RECORDS FOR THIS EXERCISE Start Marker
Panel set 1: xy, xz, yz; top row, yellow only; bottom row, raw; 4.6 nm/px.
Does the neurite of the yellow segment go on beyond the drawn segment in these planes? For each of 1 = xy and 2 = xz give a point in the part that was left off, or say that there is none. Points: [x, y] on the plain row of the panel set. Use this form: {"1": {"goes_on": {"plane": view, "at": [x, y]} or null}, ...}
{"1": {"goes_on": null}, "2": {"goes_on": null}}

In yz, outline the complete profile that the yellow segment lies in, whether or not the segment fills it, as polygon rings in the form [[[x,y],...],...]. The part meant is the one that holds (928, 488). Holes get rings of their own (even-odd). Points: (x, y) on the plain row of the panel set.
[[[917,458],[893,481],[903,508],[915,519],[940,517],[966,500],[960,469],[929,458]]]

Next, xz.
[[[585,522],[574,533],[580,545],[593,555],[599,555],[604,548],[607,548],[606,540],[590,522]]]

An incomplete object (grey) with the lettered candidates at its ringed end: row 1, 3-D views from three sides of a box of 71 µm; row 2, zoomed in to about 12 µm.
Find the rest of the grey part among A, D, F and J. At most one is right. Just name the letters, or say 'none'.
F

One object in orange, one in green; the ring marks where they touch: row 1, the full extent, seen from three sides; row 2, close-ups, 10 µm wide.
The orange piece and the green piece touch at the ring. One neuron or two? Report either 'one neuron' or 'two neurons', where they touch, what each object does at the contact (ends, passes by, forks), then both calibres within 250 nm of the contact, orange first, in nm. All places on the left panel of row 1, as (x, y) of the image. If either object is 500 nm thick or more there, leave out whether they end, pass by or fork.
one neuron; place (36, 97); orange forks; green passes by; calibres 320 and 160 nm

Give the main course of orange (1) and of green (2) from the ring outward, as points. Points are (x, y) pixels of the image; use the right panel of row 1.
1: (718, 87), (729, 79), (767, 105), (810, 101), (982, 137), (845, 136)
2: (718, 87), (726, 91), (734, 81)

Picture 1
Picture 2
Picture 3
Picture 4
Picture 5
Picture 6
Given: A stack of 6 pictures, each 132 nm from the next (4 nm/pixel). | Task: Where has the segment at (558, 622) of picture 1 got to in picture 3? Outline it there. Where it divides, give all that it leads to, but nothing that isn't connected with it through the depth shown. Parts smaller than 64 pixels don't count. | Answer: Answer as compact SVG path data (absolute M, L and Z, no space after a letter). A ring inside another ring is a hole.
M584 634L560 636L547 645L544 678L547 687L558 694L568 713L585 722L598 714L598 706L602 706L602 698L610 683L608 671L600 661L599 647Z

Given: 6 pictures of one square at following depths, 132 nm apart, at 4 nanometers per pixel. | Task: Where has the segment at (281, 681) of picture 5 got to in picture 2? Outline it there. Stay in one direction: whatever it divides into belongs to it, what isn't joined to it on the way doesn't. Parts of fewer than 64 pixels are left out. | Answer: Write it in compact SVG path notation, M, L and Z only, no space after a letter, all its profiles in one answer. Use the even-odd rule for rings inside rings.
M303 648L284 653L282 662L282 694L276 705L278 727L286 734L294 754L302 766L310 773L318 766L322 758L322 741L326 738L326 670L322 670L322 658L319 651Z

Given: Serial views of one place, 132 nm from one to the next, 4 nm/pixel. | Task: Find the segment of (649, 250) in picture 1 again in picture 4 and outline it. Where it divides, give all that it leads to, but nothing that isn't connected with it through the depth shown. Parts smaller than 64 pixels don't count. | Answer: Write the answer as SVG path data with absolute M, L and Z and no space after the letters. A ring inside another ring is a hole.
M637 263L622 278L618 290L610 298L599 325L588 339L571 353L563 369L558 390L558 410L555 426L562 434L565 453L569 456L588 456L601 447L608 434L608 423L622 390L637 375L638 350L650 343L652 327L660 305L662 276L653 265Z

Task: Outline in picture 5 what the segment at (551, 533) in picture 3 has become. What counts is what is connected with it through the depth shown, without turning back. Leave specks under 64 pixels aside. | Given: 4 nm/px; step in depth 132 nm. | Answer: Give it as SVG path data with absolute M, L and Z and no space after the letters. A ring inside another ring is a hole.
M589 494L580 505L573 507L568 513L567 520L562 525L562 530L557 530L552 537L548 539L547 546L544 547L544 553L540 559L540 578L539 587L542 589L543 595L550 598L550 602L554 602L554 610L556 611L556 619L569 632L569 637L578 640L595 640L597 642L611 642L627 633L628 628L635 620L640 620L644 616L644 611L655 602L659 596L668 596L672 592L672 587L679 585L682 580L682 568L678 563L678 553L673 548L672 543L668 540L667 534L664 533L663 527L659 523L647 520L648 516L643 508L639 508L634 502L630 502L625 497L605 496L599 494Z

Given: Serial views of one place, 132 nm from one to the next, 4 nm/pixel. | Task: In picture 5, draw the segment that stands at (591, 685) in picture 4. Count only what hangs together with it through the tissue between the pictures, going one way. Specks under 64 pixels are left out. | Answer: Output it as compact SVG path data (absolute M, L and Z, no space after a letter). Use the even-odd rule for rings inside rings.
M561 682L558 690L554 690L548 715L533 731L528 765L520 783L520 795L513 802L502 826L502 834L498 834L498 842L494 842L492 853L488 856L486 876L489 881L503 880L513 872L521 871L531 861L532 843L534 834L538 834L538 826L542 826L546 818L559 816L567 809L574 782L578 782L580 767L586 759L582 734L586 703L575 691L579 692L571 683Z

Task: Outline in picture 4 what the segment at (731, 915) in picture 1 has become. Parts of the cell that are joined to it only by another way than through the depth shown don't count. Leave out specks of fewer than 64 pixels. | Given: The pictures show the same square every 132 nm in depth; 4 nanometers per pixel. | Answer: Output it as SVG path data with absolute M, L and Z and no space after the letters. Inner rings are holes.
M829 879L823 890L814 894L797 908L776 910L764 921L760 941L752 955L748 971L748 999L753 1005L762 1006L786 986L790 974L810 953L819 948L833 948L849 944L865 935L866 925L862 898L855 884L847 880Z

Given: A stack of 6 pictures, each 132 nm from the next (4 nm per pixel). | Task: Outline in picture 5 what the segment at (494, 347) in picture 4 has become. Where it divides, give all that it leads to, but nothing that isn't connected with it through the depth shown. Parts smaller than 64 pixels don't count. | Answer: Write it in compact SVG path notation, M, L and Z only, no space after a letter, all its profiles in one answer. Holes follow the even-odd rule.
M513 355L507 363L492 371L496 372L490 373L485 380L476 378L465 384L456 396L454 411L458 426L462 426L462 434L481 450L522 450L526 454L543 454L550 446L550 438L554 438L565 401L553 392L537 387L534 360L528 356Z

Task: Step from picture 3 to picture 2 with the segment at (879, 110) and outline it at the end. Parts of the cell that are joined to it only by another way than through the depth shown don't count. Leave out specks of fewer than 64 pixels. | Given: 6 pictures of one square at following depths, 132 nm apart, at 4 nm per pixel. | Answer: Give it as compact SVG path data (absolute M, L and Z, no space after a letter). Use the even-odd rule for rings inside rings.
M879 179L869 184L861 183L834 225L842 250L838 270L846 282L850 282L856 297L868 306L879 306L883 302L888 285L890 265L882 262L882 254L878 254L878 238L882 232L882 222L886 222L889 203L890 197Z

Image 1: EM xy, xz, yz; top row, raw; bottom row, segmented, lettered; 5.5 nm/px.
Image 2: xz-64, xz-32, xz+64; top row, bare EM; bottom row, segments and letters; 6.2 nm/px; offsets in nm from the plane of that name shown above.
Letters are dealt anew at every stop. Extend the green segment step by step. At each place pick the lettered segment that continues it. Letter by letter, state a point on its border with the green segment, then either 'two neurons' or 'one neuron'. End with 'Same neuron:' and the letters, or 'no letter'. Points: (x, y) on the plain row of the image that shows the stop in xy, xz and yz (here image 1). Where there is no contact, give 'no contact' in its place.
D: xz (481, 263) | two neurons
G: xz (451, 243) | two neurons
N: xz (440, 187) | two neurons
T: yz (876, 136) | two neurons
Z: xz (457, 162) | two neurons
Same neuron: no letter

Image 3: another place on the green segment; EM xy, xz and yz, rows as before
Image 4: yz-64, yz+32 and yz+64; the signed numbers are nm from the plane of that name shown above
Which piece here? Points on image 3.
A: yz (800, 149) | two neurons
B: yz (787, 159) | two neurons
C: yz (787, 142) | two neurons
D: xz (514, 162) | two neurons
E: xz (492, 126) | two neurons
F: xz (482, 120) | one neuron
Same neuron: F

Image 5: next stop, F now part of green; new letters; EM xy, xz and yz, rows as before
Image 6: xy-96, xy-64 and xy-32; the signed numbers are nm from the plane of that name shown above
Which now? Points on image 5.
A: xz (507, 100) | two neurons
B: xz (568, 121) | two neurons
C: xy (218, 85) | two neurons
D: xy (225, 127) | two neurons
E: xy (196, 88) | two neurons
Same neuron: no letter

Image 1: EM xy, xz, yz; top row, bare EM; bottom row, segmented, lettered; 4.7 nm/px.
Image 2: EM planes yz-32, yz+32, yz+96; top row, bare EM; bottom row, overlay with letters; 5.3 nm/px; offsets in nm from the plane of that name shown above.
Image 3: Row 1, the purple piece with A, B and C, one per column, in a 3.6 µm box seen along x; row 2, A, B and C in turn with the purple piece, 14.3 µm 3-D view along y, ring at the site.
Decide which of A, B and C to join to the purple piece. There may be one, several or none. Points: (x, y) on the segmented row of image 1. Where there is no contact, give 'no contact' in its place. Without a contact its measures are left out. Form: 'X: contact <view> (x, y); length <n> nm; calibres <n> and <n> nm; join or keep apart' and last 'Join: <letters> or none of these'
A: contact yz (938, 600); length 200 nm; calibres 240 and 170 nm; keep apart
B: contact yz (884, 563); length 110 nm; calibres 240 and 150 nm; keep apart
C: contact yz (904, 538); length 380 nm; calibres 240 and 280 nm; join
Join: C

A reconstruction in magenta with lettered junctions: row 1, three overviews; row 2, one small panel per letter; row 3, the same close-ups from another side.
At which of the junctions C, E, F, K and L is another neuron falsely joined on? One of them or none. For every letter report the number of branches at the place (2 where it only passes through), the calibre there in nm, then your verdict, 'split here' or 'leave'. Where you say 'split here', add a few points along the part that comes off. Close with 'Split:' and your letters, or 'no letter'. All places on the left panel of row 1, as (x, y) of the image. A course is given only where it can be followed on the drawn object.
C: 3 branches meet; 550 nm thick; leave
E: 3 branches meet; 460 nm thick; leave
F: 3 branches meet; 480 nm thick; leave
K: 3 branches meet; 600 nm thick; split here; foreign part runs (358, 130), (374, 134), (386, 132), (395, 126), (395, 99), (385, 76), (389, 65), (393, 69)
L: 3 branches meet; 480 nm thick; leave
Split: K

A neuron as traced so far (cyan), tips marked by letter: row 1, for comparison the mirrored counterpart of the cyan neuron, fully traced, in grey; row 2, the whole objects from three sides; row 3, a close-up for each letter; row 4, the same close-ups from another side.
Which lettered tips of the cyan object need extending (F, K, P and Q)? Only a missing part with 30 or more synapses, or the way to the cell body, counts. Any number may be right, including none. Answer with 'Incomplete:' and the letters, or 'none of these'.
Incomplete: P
RECORDS FOR THIS EXERCISE End Marker
For each line of the entries that includes "bare", show that line.

**TASK OUTPUT:**
Image 2: xz-64, xz-32, xz+64; top row, bare EM; bottom row, segments and letters; 6.2 nm/px; offsets in nm from the plane of that name shown above.
Image 1: EM xy, xz, yz; top row, bare EM; bottom row, segmented, lettered; 4.7 nm/px.
Image 2: EM planes yz-32, yz+32, yz+96; top row, bare EM; bottom row, overlay with letters; 5.3 nm/px; offsets in nm from the plane of that name shown above.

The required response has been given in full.